[VOCE DI LAVORO] Filtra le righe qui sotto e tieni soltanto quelle che contengono la parola "Здоровячок".
----- DATI ESTRATTI
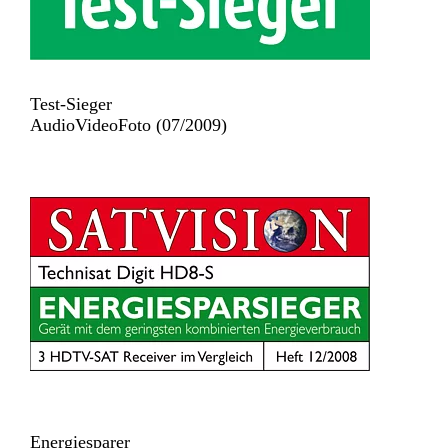
Test-Sieger
AudioVideoFoto (07/2009)
Energiesparer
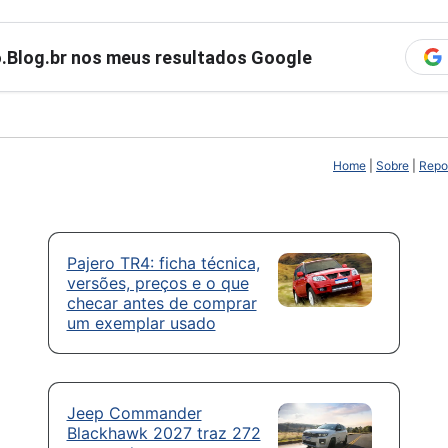
ro.Blog.br nos meus resultados Google
Home
|
Sobre
|
Repor
Pajero TR4: ficha técnica,
versões, preços e o que
checar antes de comprar
um exemplar usado
Jeep Commander
Blackhawk 2027 traz 272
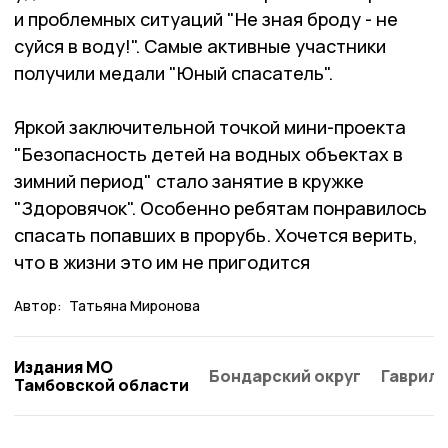
и проблемных ситуаций "Не зная броду - не
суйся в воду!". Самые активные участники
получили медали "Юный спасатель".
Яркой заключительной точкой мини-проекта
"Безопасность детей на водных объектах в
зимний период" стало занятие в кружке
"Здоровячок". Особенно ребятам понравилось
спасать попавших в прорубь. Хочется верить,
что в жизни это им не пригодится
Автор:
Татьяна Миронова
Издания МО
Бондарский округ
Гаврило
Тамбовской области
----------
[SOLUZIONE DEL PROBLEMA]
"Здоровячок". Особенно ребятам понравилось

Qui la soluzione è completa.